Wednesday, December 03, 2008

A dangerous precedent?

Martha Hall Findlay looks at the prorogation angle differently than I had ever considered.

If the governor general does allow a prorogation, would it be the end of responsible government in Canada?

The premise of responsible government is that the executive remains in office only so long as it enjoys the support of the responsible house of the legislature. If the governor general allows a prorogation and sets a precedent that a prime minister can seek and receive a prorogation anytime, even when it less than two weeks after a throne speech, with no legislation passed. This would allow any future prime minister to simply prorogue whenever a confidence vote they fear losing is scheduled.

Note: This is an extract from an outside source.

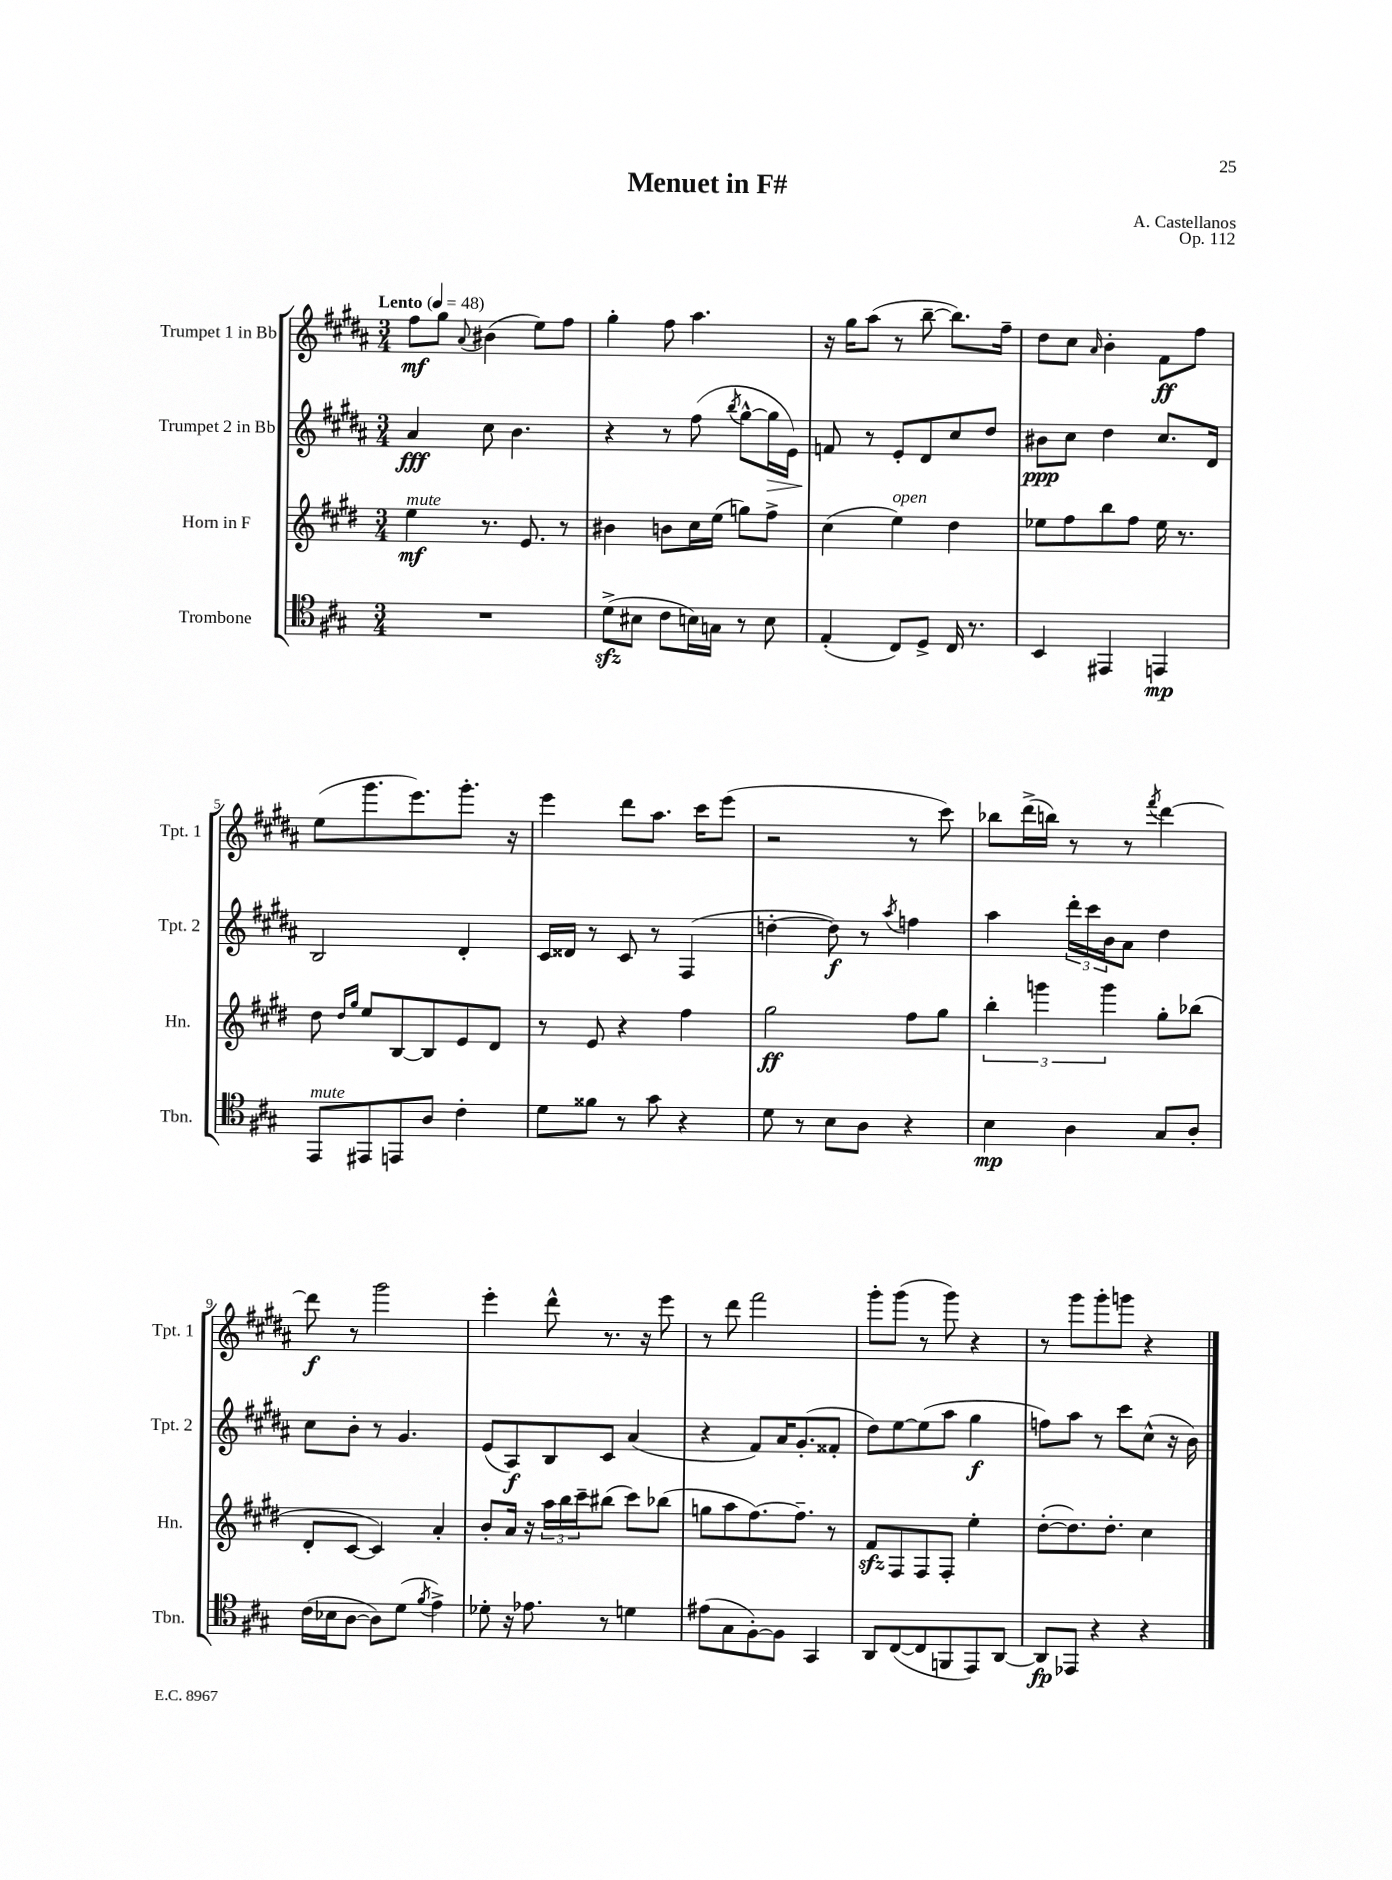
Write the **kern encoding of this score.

This is a very interesting and fair point. One I'm surprised I've never heard mentioned by one of the countless "experts" who've been on TV the past week.

6 comments:

Rob said...

It's why Harper needs to step down in order for a new Conservative Prime Minister to step up to the plate. Otherwise, the Coalition should be allowed to try to govern.

As an aside, I think it's real funny that the Tories were trying to flip Scott Simms over to their side of the aisle. He'd have to be pretty stupid to cross over after having been elected on a three word platform: "I'm not Conservative".

le politico said...

I'm ok with it. Harper HAD just won a confidence vote a couple days earlier after all.

And now Harper is kicking butt. CPC at 46%, who would have thought that 2 days ago?

nbpolitico said...

He should have asked for election, then both he and our unwritten conventions on responsible government would have won.

le politico said...

What makes you think he didn't ask for an election?

Barry said...

Mr.Harper has manifested this crisis on purpose, he had 7 weeks to provide a economic package and he did nothing. He threw gasoline on the fire when he was going stop funding to Politicial parties during elections. Mr.Harper just exposed his hidden agenda, to bankrupt the opposition parties by going to the polls as much as he can and if he gets a majority he will cut off all funding except donations. Donation refunds is a bigger Government expense than the 30 million proposed to withdraw. Even in America they have two strong parties.

Unknown said...

We just had an election.

Harper should not have been granted prorogation. Having been given that gift, if he is defeated on a confidence vote once Parliament is unshackled, the GG should give the coalition the opportunity to see if it commands the confidence of the elected members of the House of Commons. The coalition should in the event of a Harper defeat on a confidence vote be given the chance to govern.